If you have been on Pinterest for any amount of time, you may have come across the trendy apple rose design seen on cupcakes, pies, tarts, and more. It’s not hard to see the appeal of it, but I wanted to know: Is it really all that easy to do?
Yes, they are pretty easy to make — but you need to get a mandoline.
Sure, you can use a knife to thinly slice the apples, but you better make sure that it’s razor-sharp and your patience reserve is full because it will be a laborious task compared to using a mandoline. You will want to make sure the apple slices are uniform in thinness for easy rolling — this means no thick corners or wavy cuts from sawing or stuttered slicing with a dull knife.
My favorite mandoline is the Benriner vegetable slicer with tray: it’s not costly, it’s easy to use, and it's easy to clean since there aren’t many parts or grooves to dig food out of. The downside is that the hand guard is worthless, so to save my fingertips and keep my blood pressure steady while operating this bit of kitchen gadgetry, I always wear a no-cut glove.
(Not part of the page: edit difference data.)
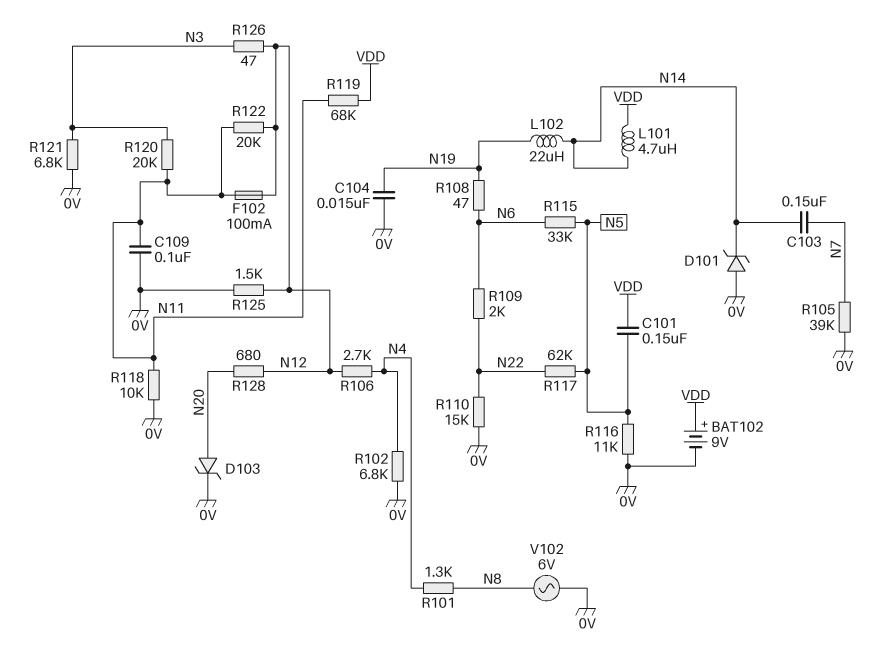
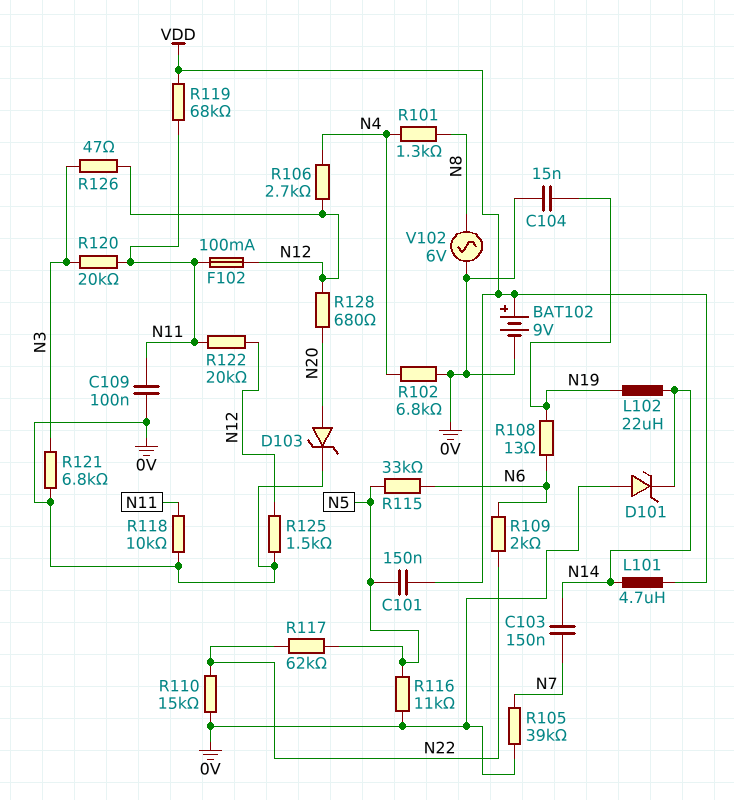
R108: 47 (N6, N19) -> 13 (N6, N19)

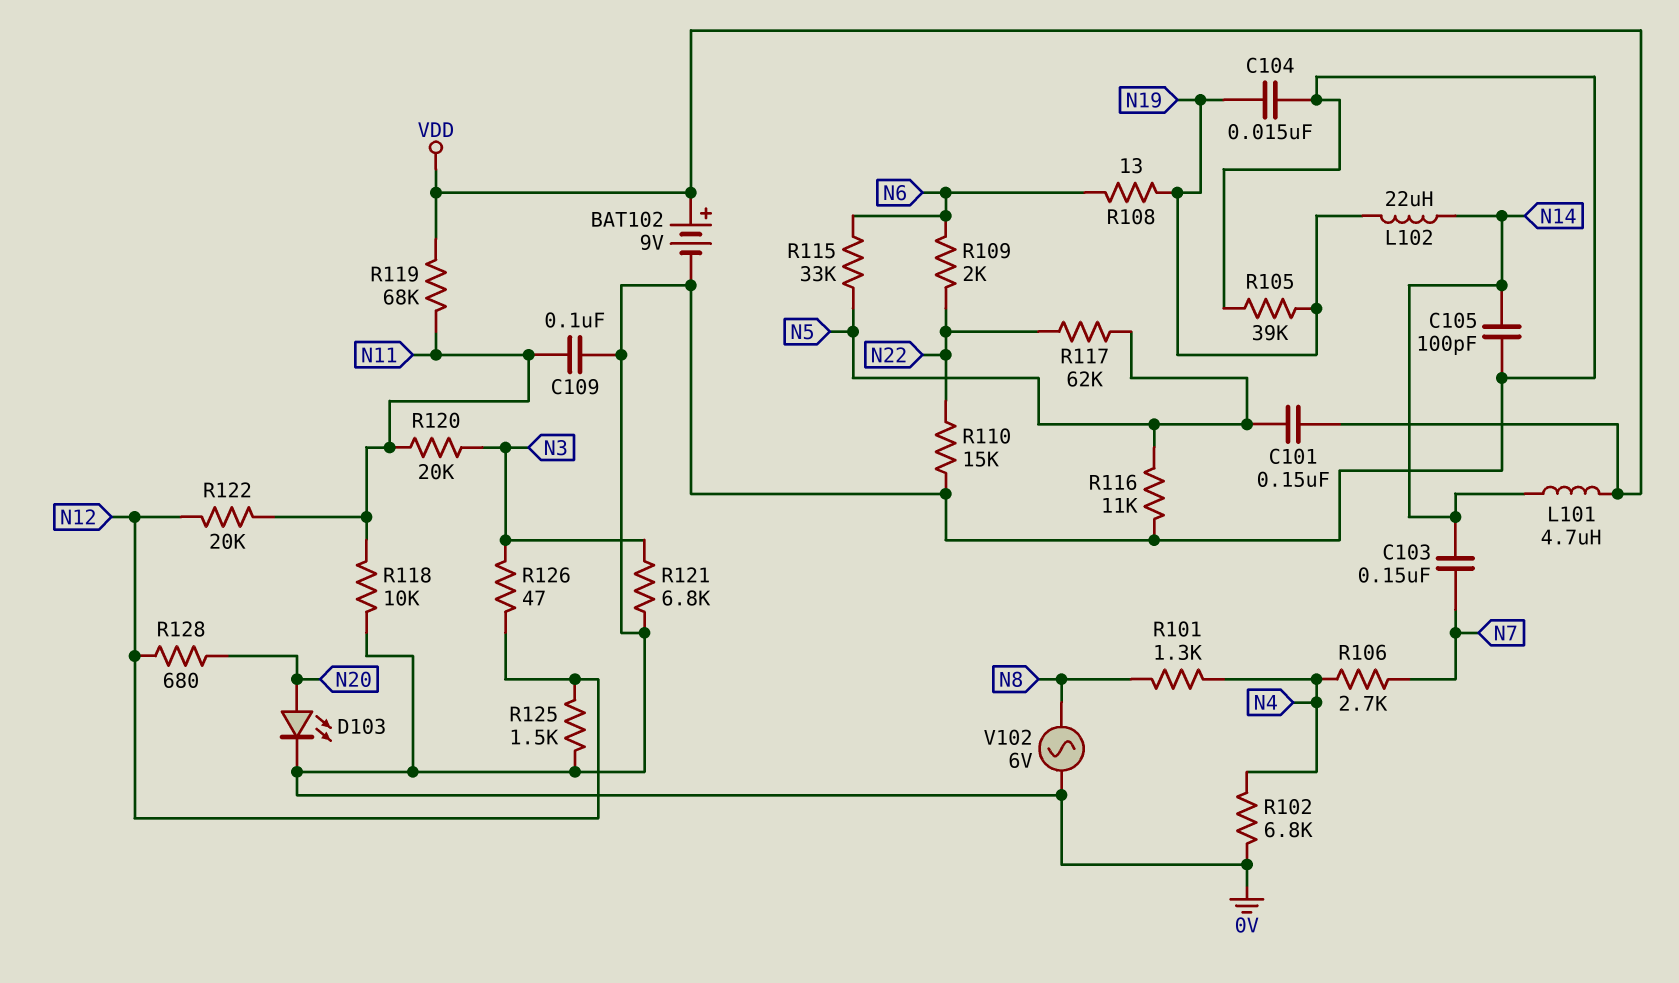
C105: none -> 100pF (0V, N14)
D101: zener (A 0V, K N14) -> none
D103: zener (A N20, K 0V) -> LED (A N20, K 0V)
F102: 100mA (N11, N12) -> none
R105: 39k (0V, N7) -> 39k (0V, N19)
R106: 2.7k (N4, N12) -> 2.7k (N4, N7)

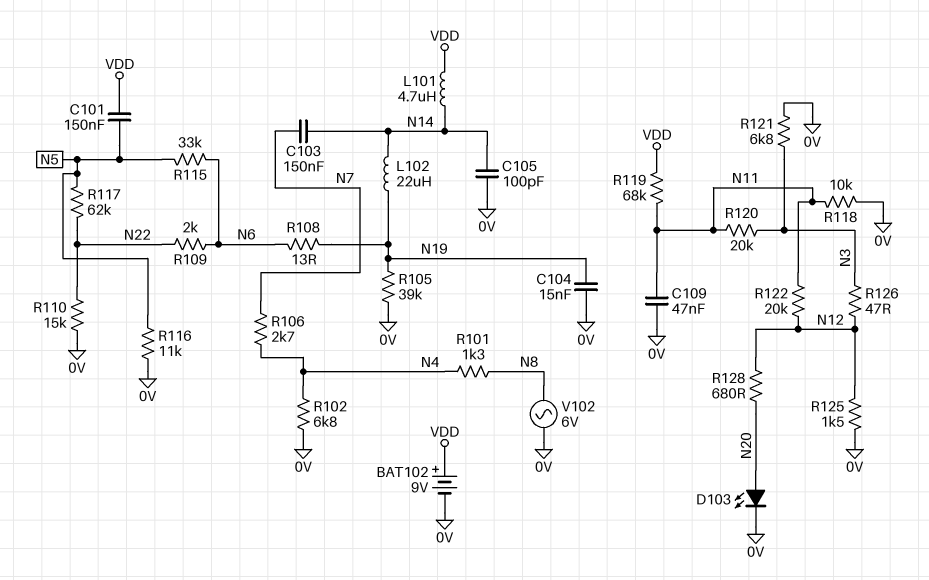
C109: 100nF (0V, N11) -> 47nF (0V, N11)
Once you are done slicing, let the rolling begin. Put on some music and find your zen zone. Your first rose might not come out perfect, but trust me, it will still look like a rose. Here’s my best tip for rolling: Use some finesse here; the more you try to force a tight roll, the more the apple slices will slip and wiggle around. You should roll and then stand it up on its bottom; with your hands encircling the rose, give it a quick rap on the flat surface you are working on and you’ll see all the slices will uniformly fall into place. Now that the rose is formed and transferred into the pie crust, add in single slices of apples to fill out the center or outer part of the rose to your preference.
Lastly, here are just a few helpful notes about the ingredients. To really accentuate the rose “petals” I added some red food coloring for a soft reddish tint. I used raspberry jam to quickly and easily pump up the flavor, but strawberry jam would work just as well. For the apples, I used Honeycrisp, but Gala or Fuji apples would work fine too.
Mini Apple Rose Pies
Makes 16 mini pies
1 Perfectly Flaky Pie Crust
6 Honeycrisp apples, thinly sliced
4 tablespoon lemon juice (about half a lemon)
1/2 cup brown sugar
3 tablespoon butter
5 tablespoons seedless raspberry jam
1 to 2 small drops red food coloring (optional)
Chill mini muffin tin while preparing dough. Prepare the pie dough as instructed. Once ready, roll out on a lightly floured surface; using a 3-inch cookie cutter, punch out rounds. Remove muffin tin from refrigerator. Gently press rounds into each well. Transfer pie crust-lined muffin tin back to refrigerator to prepare filling.
Core apples. Using a mandoline or a very sharp knife, cut apples into half-moon shapes 1/16-inch thin. Gently toss apples in lemon juice. Place brown sugar, butter, and jam into a small saucepan over medium-low heat. Stir and cook until ingredients are melted and combined. Remove from heat and add food coloring if using. Pour mixture over apples slices. Toss to combine. Set aside for 5 to 10 minutes to allow apples to become pliable. If apples are still not pliable, quickly microwave in 15-second bursts until apples are pliable. Strain apples slices and discard liquid.
To form roses, arrange about 8 apple slices in a straight row, with each slice overlapping one another to create a 12-inch line. Starting with one end, gently roll apples. Transfer rolled apples into pie crust. Repeat rolling apples, until all pie crusts are filled. Heat oven to 350°F. Transfer to oven and bake until the crust is golden and apples have cooked, about 30 minutes. If apples start to brown faster than pie crust, lightly place foil on top.